The officer didn't even look at or say anything to Oldboy, who was sitting in the passenger seat looking like the poster child for Thug Life. This was Coweta county. The name "coweta" sounds like some craziness in itself. Maybe nothing was said because it was a black cop.
"Why did you tell him how fast you were going?" Oldboy asked.
"Because he asked me."
"You were supposed to say 'No officer, I had no idea how fast I was going.'"
"Whatever," I said. "He didn't have to stop me."
We waited for what felt like forever.
"I'm ready to go!" I said. "What's taking so long?"
"He's running the information."
The longer we waited the angrier I got.
"Man, we got this gun in this car. I oughta shoot him. That's what I should do. Shoot that fool." I put my hand on the gun wedged between the armrest and the passenger seat.

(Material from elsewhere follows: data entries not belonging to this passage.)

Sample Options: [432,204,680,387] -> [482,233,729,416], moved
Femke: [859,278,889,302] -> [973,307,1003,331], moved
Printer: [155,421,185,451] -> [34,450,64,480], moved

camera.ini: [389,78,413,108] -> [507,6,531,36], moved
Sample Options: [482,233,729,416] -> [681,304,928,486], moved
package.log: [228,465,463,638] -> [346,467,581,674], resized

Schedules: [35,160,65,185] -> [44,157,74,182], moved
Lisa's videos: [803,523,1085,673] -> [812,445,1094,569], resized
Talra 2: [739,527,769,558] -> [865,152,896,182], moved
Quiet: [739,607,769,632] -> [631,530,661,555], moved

Oldboy let his seat up then. He was alert then. "You'll do no such thing, girl. If you do, I will be out here on the ground cradling his head hollering, telling the other cops 'her name is LadyLee and she went that way. She at LadyTee's house."
"I oughta shoot this fool," I continued ranting. "Gonna stop me for speeding? I oughta shoot him."

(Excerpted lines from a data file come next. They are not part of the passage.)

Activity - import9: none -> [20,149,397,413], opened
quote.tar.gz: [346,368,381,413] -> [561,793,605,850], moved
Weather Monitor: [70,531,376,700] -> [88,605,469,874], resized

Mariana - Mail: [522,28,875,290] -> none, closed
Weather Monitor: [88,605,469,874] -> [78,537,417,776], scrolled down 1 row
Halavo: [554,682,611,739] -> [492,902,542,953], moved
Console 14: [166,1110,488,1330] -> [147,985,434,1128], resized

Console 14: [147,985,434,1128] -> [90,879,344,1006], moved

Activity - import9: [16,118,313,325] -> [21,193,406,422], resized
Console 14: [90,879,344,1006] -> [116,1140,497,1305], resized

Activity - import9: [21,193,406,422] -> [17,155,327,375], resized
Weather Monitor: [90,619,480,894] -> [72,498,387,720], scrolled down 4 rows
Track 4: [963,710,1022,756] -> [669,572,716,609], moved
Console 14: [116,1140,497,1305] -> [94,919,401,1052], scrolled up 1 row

Oldboy put his hand on my arm. "Calm down," he said. "Just calm down."
Another police car pulled up behind the police car that stopped us.
"Wait," I whispered loudly. "It's another police car. They gonna search our car."
"No they aren't. He's checking on the other officer. Just calm down."
I listened to Oldboy. He was a former cop. I suppose he knew what he was talking about, even though he was looking very crazy at the time.
I remained calm and took the ticket from the officer. He wrote me up for doing 90 in a 70 mph zone.
We were THREE exits away from our exit. THREE. I drove there slowly and was knocking on her door some 20 minutes later. I walked in talking much trash."
"Girl, that doggone Coweta County! They stopped me! I got a ticket!"
LadyTee laughed. "I tried to tell you. They be all up and down through there. Coweta County gonna make that cheese. Especially tonight!"
"And she had the nerve to get mad and talk about shooting the police with my gun," Oldboy chimed in. "I told her I would send them right up here to your house, Tee."
"And I would've turned her in," she said. "She my girl, but I ain't going to jail over her taking a cop out."
And I'm sure she wouldn't, either.
I had a good time in Atlanta despite my ticket. I checked on the ticket fine later on that week.
Ugh. That HURT.
You know what? And I tell people this all the time...
It is like taking $300 in cash and lighting a match and burning it up. That is how it felt.
I had to save that money up. $75 a paycheck.
I haven't gotten another ticket since then. Until now. A cheaper ticket, but it still hurts. That is money wasted.
And a lesson learned.
Whenever I see the sign "COWETA COUNTY", I slow down... even to this day.
I don't want any more thoughts of shooting cops flying through my mind.